> **Extract provided**

Moreover, evaluations were made solely on the total number of nasal swabs performed. For rectal tract MDR-GNB, ESBL+, and CARBA R+ MDR-GNB, we considered either the absolute number of positive swabs, or, as it is possible to isolate more than one MDR-GNB specimen per single swab analyzed, the total number of isolates. On the other hand, the same evaluation was not applied to upper respiratory tract MDROs. The specimen we searched for was, in fact, Staphylococcus aureus. It could be possible to isolate, from a single swab, both MSSA and MRSA. In that case, the MDROs mentioned above were counted, for analysis purposes, individually and cumulatively. The chi-squared test and Fisher’s exact test were performed to assess the relationship between categorical variables. Significance was previously defined as p-values (p) < 0.05 with a 95% confidence interval (C.I.).
Odds ratio < 1 values showed that being hospitalized during the “pre-pandemic period” was protective for MDRO carriage compared to the “pandemic period”, and vice versa, showing risk for MDRO carriage for odds ratio > 1 values. Descriptive and inferential analyses are summarized in Table 1 and Table 2, respectively.

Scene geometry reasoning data

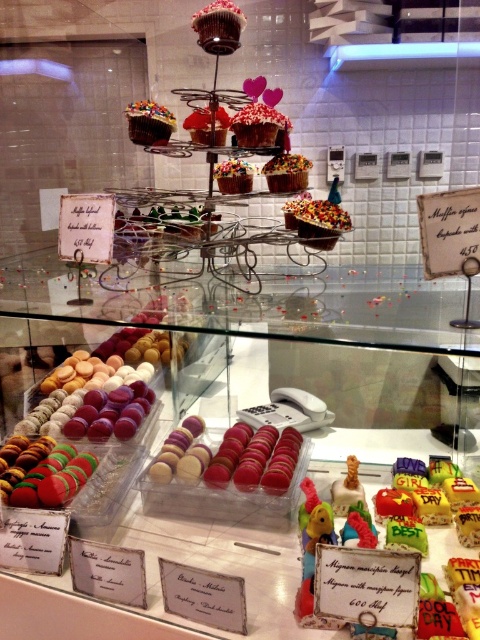
You are standing in front of the display case and want to reach the point at coordinates point (146, 120). If your arm can extend 1.0 meters, can you reach it?

The point (146, 120) is 1.20 meters away from the viewer, which is beyond the 1.0 meters your arm can extend. Therefore, you cannot reach it.

You are a customer looking at the display case and want to pick up the item at point (60, 499) and the item at point (214, 42). Which item will you reach first if you start from the front of the display case?

You will reach the item at point (60, 499) first because it is in front of the item at point (214, 42).

You are a customer at a bakery and want to choose between the multicolored macarons at lower left and the sprinkled chocolate cupcake at center. Based on their sizes, which one do you think is wider?

The multicolored macarons at lower left are wider than the sprinkled chocolate cupcake at center.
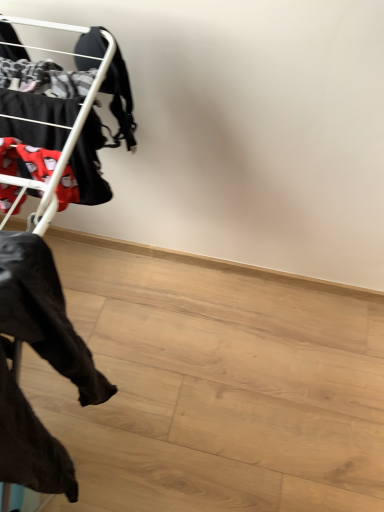
What is the approximate height of black fabric pants at left?

black fabric pants at left is 66.22 centimeters in height.

This screenshot has width=384, height=512. Identify the location of black fabric pants at left. (48, 323).

What do you see at coordinates (48, 323) in the screenshot? The width and height of the screenshot is (384, 512). I see `black fabric pants at left` at bounding box center [48, 323].

This screenshot has height=512, width=384. What do you see at coordinates (69, 109) in the screenshot? I see `matte black clothing rack at left` at bounding box center [69, 109].

You are a GUI agent. You are given a task and a screenshot of the screen. Output one action in this format:
    pyautogui.click(x=<x>, y=<y>)
    Task: Click on the matte black clothing rack at left
    
    Given the screenshot: What is the action you would take?
    pyautogui.click(x=69, y=109)

Find the location of `black fabric pants at left`. black fabric pants at left is located at coordinates (48, 323).

Can you confirm if black fabric pants at left is positioned to the right of matte black clothing rack at left?

Indeed, black fabric pants at left is positioned on the right side of matte black clothing rack at left.

Which object is further away from the camera, black fabric pants at left or matte black clothing rack at left?

matte black clothing rack at left is further away from the camera.

Which point is more forward, (4, 274) or (58, 132)?

The point (4, 274) is more forward.

From the image's perspective, is black fabric pants at left located above or below matte black clothing rack at left?

black fabric pants at left is below matte black clothing rack at left.

From a real-world perspective, which is physically above, black fabric pants at left or matte black clothing rack at left?

In real-world perspective, matte black clothing rack at left is above.

Considering the sizes of objects black fabric pants at left and matte black clothing rack at left in the image provided, who is thinner, black fabric pants at left or matte black clothing rack at left?

black fabric pants at left.

Between black fabric pants at left and matte black clothing rack at left, which one has less height?

With less height is matte black clothing rack at left.

In the scene shown: Between black fabric pants at left and matte black clothing rack at left, which one has smaller size?

With smaller size is matte black clothing rack at left.

Is black fabric pants at left inside or outside of matte black clothing rack at left?

black fabric pants at left is not enclosed by matte black clothing rack at left.

Is black fabric pants at left far from matte black clothing rack at left?

black fabric pants at left is near matte black clothing rack at left, not far away.

Is black fabric pants at left positioned with its back to matte black clothing rack at left?

No, black fabric pants at left is not facing the opposite direction of matte black clothing rack at left.

Measure the distance between black fabric pants at left and matte black clothing rack at left.

They are 5.33 inches apart.

This screenshot has height=512, width=384. I want to click on furniture in front of the matte black clothing rack at left, so click(x=48, y=323).

Is matte black clothing rack at left at the left side of black fabric pants at left?

Indeed, matte black clothing rack at left is positioned on the left side of black fabric pants at left.

Considering the relative positions of matte black clothing rack at left and black fabric pants at left in the image provided, is matte black clothing rack at left behind black fabric pants at left?

Yes, matte black clothing rack at left is further from the viewer.

Considering the points (20, 128) and (14, 453), which point is behind, point (20, 128) or point (14, 453)?

The point (20, 128) is more distant.

From the image's perspective, is matte black clothing rack at left above or below black fabric pants at left?

From the image's perspective, matte black clothing rack at left appears above black fabric pants at left.

From a real-world perspective, which object rests below the other?

black fabric pants at left is physically lower.

In terms of width, does matte black clothing rack at left look wider or thinner when compared to black fabric pants at left?

matte black clothing rack at left is wider than black fabric pants at left.

From their relative heights in the image, would you say matte black clothing rack at left is taller or shorter than black fabric pants at left?

matte black clothing rack at left is shorter than black fabric pants at left.

Does matte black clothing rack at left have a smaller size compared to black fabric pants at left?

Yes, matte black clothing rack at left is smaller than black fabric pants at left.

Is matte black clothing rack at left outside of black fabric pants at left?

Yes.

Is matte black clothing rack at left touching black fabric pants at left?

No, matte black clothing rack at left is not beside black fabric pants at left.

Could you tell me if matte black clothing rack at left is facing black fabric pants at left?

No.

How many degrees apart are the facing directions of matte black clothing rack at left and black fabric pants at left?

The angular difference between matte black clothing rack at left and black fabric pants at left is 0.00119 degrees.

Image resolution: width=384 pixels, height=512 pixels. I want to click on bunk bed behind the black fabric pants at left, so click(69, 109).

The width and height of the screenshot is (384, 512). I want to click on bunk bed on the left of the black fabric pants at left, so click(69, 109).

Locate an element on the screen. furniture below the matte black clothing rack at left (from a real-world perspective) is located at coordinates (48, 323).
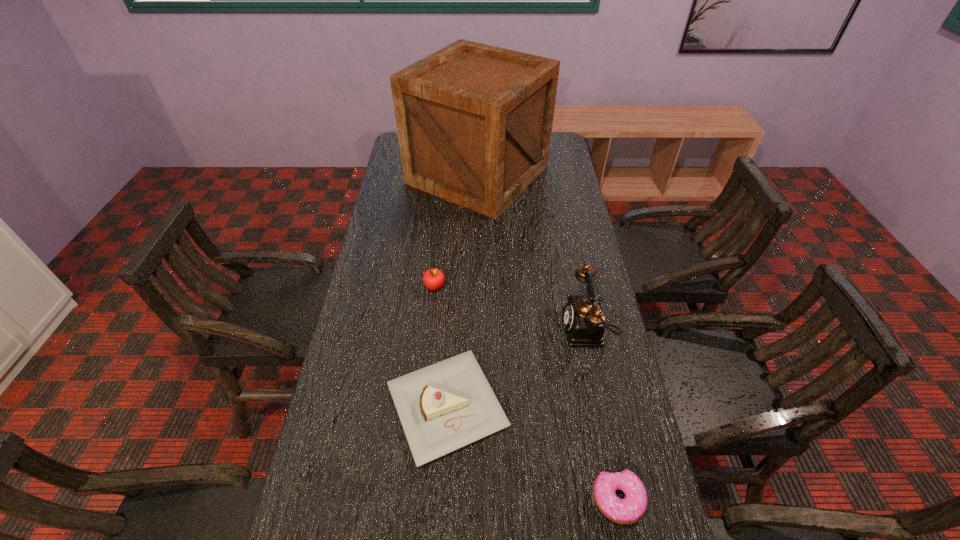
Where is `blank space located 0.280m on the front of the fourth shortest object at the rotary dial`? The width and height of the screenshot is (960, 540). blank space located 0.280m on the front of the fourth shortest object at the rotary dial is located at coordinates (465, 329).

Identify the location of free point located 0.230m on the right of the apple. The image size is (960, 540). (518, 287).

Where is `vacant space located 0.100m on the back of the cake`? vacant space located 0.100m on the back of the cake is located at coordinates (451, 325).

Identify the location of free region located on the back of the shortest object. (586, 342).

Locate an element on the screen. Image resolution: width=960 pixels, height=540 pixels. object that is at the far edge is located at coordinates (474, 122).

Where is `box located at the left edge`? This screenshot has height=540, width=960. box located at the left edge is located at coordinates (474, 122).

The image size is (960, 540). What are the coordinates of `cake that is at the left edge` in the screenshot? It's located at (443, 407).

Identify the location of box at the right edge. This screenshot has height=540, width=960. (474, 122).

Image resolution: width=960 pixels, height=540 pixels. I want to click on telephone present at the right edge, so click(584, 322).

Locate an element on the screen. This screenshot has height=540, width=960. doughnut present at the right edge is located at coordinates (632, 508).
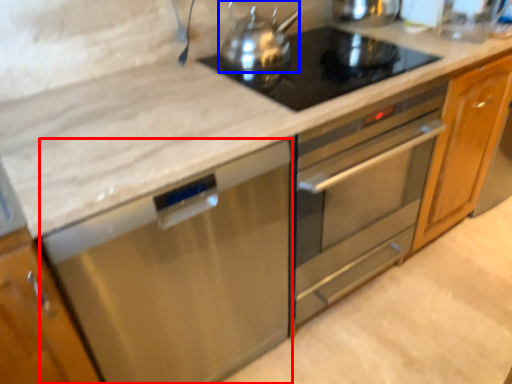
Question: Which object appears closest to the camera in this image, dish washer (highlighted by a red box) or kitchen appliance (highlighted by a blue box)?

Choices:
 (A) dish washer
 (B) kitchen appliance

Answer: (A)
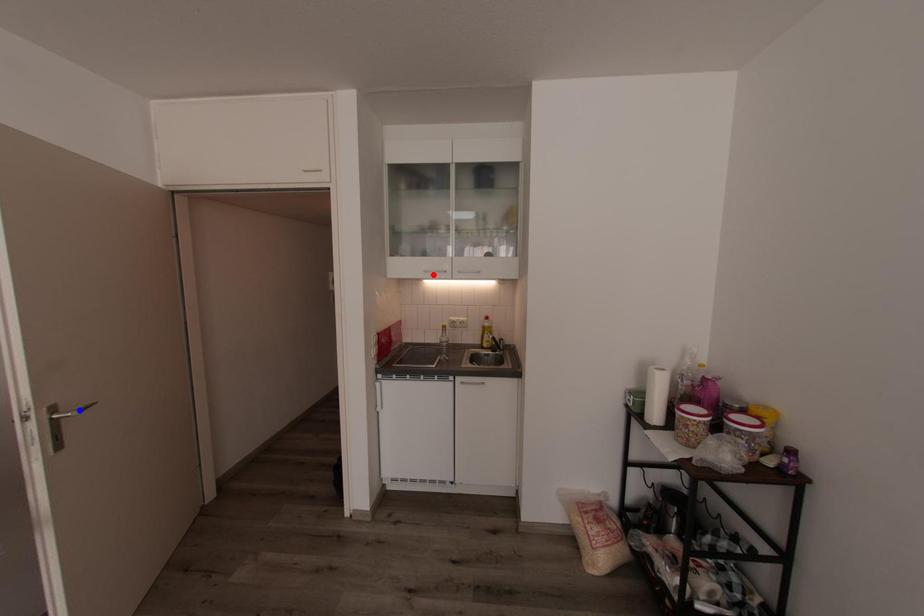
Question: Which of the two points in the image is closer to the camera?

Choices:
 (A) Blue point is closer.
 (B) Red point is closer.

Answer: (A)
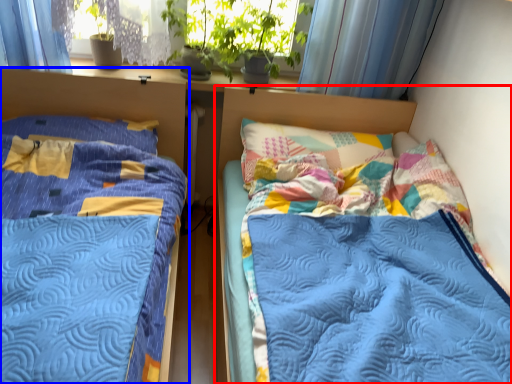
Question: Which of the following is the closest to the observer, bed (highlighted by a red box) or bed (highlighted by a blue box)?

Choices:
 (A) bed
 (B) bed

Answer: (B)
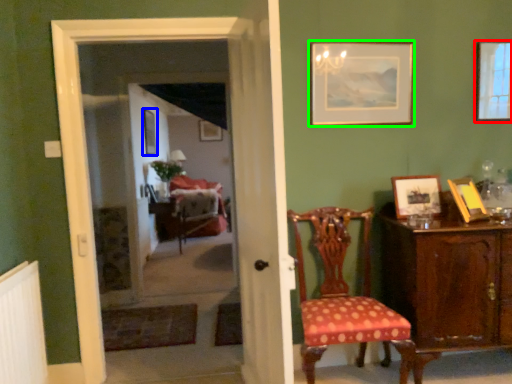
Question: Based on their relative distances, which object is nearer to picture frame (highlighted by a red box)? Choose from picture frame (highlighted by a blue box) and picture frame (highlighted by a green box).

Choices:
 (A) picture frame
 (B) picture frame

Answer: (B)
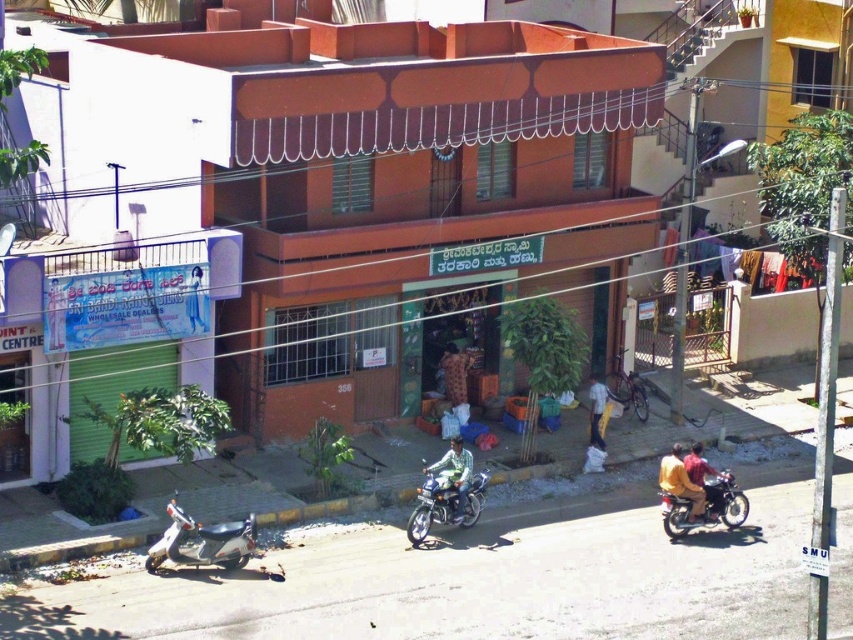
You are a customer looking for a yellow fabric shirt at center to buy. You see a yellow fabric jacket at lower right nearby. Which item is closer to the entrance of the building?

The yellow fabric jacket at lower right is closer to the entrance of the building because it is positioned to the left of the yellow fabric shirt at center, which places it nearer to the entrance area.

Looking at this image, you are a delivery person with a package that is 1.2 meters wide. You need to pass through the space between the silver metallic scooter at lower left and the yellow fabric jacket at lower right. Can your package fit through the space between them?

The silver metallic scooter at lower left might be wider than yellow fabric jacket at lower right, so the space between them may not be wide enough for a package that is 1.2 meters wide. It is uncertain and you should check the actual width before proceeding.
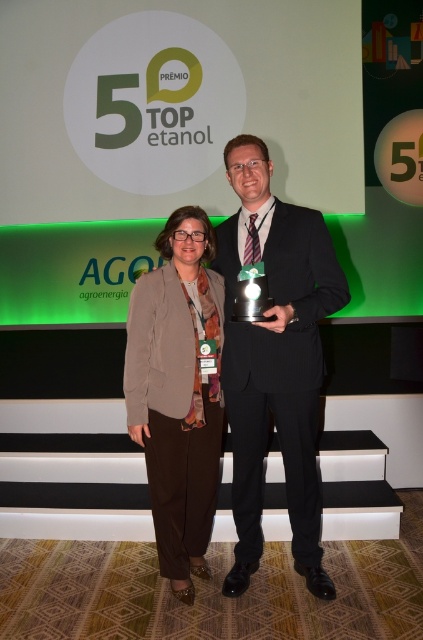
Question: Is black pinstripe suit at center thinner than brown fabric jacket at center?

Choices:
 (A) no
 (B) yes

Answer: (A)

Question: Which point appears closest to the camera in this image?

Choices:
 (A) click(288, 388)
 (B) click(216, 468)

Answer: (A)

Question: Where is black pinstripe suit at center located in relation to brown fabric jacket at center in the image?

Choices:
 (A) above
 (B) below

Answer: (A)

Question: Is black pinstripe suit at center closer to camera compared to brown fabric jacket at center?

Choices:
 (A) yes
 (B) no

Answer: (A)

Question: Which of the following is the farthest from the observer?

Choices:
 (A) (257, 230)
 (B) (184, 288)

Answer: (B)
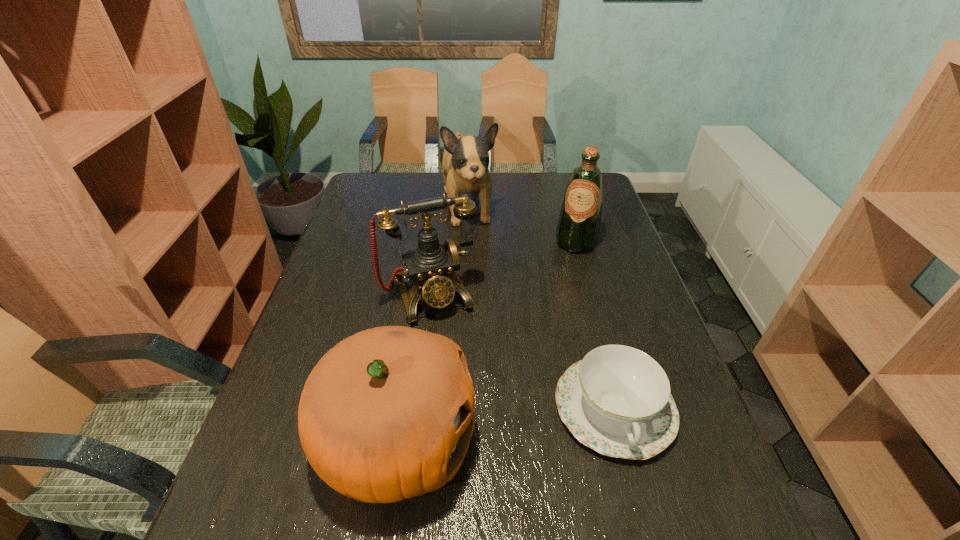
Find the location of `olive oil that is at the right edge`. olive oil that is at the right edge is located at coordinates [x=578, y=227].

Locate an element on the screen. The height and width of the screenshot is (540, 960). object present at the near left corner is located at coordinates (387, 414).

Identify the location of object at the near right corner. The height and width of the screenshot is (540, 960). (617, 400).

What are the coordinates of `vacant space at the far edge` in the screenshot? It's located at (423, 180).

Locate an element on the screen. This screenshot has width=960, height=540. blank space at the left edge of the desktop is located at coordinates (326, 313).

At what (x,y) coordinates should I click in order to perform the action: click on free space at the right edge. Please return your answer as a coordinate pair (x, y). The image size is (960, 540). Looking at the image, I should click on (619, 264).

Identify the location of blank space at the far left corner of the desktop. (372, 194).

Locate an element on the screen. This screenshot has height=540, width=960. free space at the near left corner is located at coordinates click(242, 460).

Identify the location of vacant point located between the pumpkin and the olive oil. Image resolution: width=960 pixels, height=540 pixels. point(487,342).

Identify the location of empty space between the olive oil and the pumpkin. (487, 342).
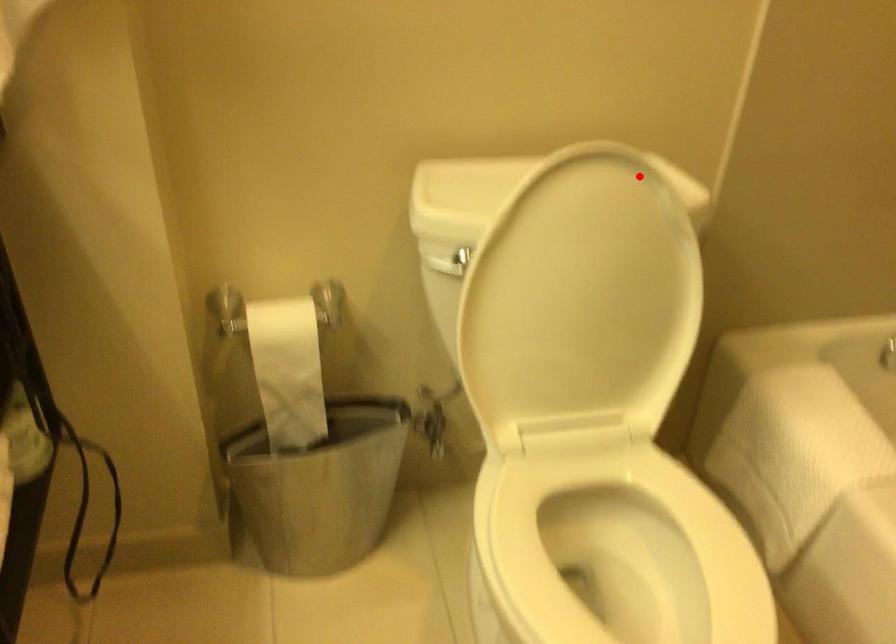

> **Explore the material**
[1] Answer these questions from the swab study excerpt:
(a) Which organism was searched for in the upper respiratory tract?
(b) Which two tests were run to assess the relationship between categorical variables?
(c) Where are the descriptive and the inferential analyses summarized?
[2] Decide whether each statement agrees with the swab study excerpt. Answer yes or no, and quote the words that settle it.
(a) Significance was set at p-values below 0.05.
(b) The same evaluation used for rectal tract MDR-GNB was also used for upper respiratory tract MDROs.
(c) Odds ratio values above 1 meant that a stay in the "pre-pandemic period" was protective.
[3] Return the part of the swab study excerpt from "Odds ratio <" up to and including "Table 2, respectively.".

> **List of solutions**
[1]
(a) Staphylococcus aureus.
(b) The chi-squared test and Fisher’s exact test.
(c) The descriptive analyses are in Table 1, and the inferential analyses are in Table 2.

[2]
(a) Yes: "Significance was previously defined as p-values (p) < 0.05 with a 95% confidence interval (C.I.)."
(b) No: "On the other hand, the same evaluation was not applied to upper respiratory tract MDROs."
(c) No: "Odds ratio < 1 values showed that being hospitalized during the “pre-pandemic period” was protective for MDRO carriage compared to the “pandemic period”, and vice versa, showing risk for MDRO carriage for odds ratio > 1 values."

[3]
Odds ratio < 1 values showed that being hospitalized during the “pre-pandemic period” was protective for MDRO carriage compared to the “pandemic period”, and vice versa, showing risk for MDRO carriage for odds ratio > 1 values. Descriptive and inferential analyses are summarized in Table 1 and Table 2, respectively.